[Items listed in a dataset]
——
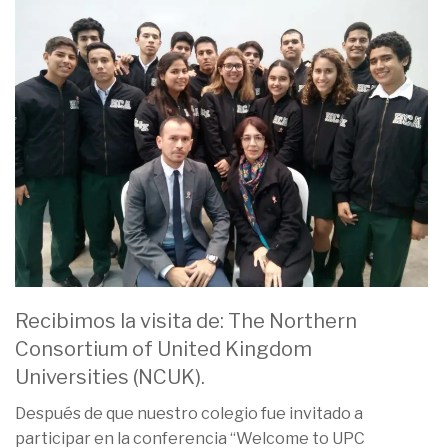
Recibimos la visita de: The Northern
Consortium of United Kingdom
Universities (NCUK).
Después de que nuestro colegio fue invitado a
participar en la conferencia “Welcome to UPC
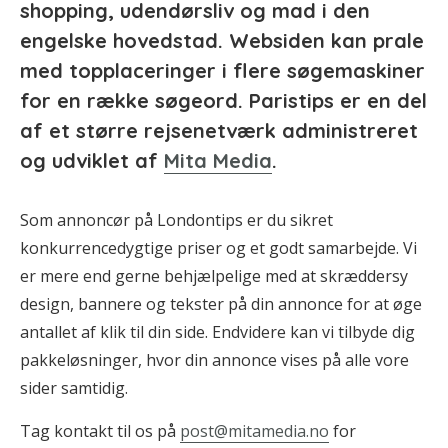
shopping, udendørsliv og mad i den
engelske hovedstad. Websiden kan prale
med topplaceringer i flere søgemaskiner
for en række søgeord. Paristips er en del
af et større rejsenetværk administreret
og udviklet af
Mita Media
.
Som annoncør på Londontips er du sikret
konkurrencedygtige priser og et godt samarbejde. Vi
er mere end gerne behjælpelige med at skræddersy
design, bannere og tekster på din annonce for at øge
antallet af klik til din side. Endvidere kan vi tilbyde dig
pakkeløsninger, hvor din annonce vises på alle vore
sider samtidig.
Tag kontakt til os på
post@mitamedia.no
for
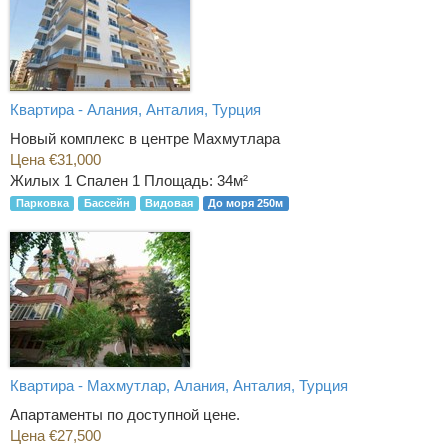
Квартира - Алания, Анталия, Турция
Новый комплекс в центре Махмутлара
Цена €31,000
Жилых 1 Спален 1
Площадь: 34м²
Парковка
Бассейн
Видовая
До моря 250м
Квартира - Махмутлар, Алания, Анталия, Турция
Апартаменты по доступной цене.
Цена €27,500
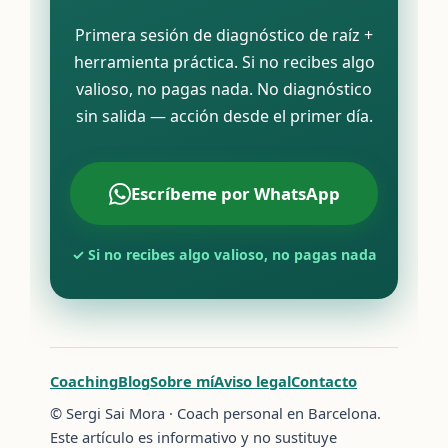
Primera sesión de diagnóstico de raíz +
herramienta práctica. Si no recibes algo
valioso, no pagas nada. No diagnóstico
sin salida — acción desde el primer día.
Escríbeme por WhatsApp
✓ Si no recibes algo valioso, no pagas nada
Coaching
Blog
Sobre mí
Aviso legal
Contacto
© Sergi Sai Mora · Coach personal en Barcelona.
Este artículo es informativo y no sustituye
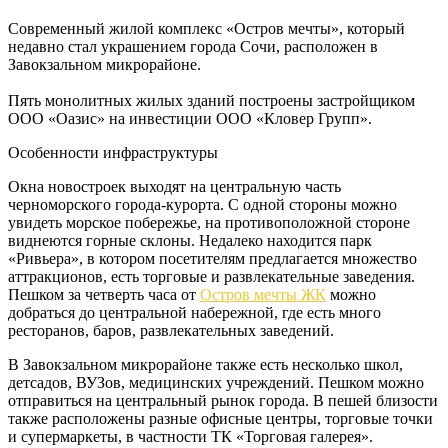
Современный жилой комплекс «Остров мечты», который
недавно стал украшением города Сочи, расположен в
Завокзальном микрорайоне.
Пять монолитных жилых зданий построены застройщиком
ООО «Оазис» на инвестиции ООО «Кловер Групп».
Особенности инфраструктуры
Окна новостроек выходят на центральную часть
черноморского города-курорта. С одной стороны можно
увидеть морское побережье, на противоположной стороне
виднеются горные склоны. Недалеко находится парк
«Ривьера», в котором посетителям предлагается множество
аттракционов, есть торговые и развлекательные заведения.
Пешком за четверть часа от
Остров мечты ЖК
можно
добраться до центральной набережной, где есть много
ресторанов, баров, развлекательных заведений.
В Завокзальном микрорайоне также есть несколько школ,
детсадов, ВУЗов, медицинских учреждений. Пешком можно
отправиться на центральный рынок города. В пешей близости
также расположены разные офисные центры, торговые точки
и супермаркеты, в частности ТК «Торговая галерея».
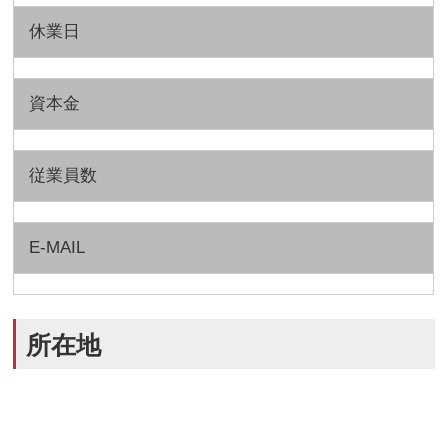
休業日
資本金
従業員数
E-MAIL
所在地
——
→ **JOB ITEM**
Find every line above that includes the word "Пешком" and report only how many there are.

→ **THE COMPLETED TASK**
2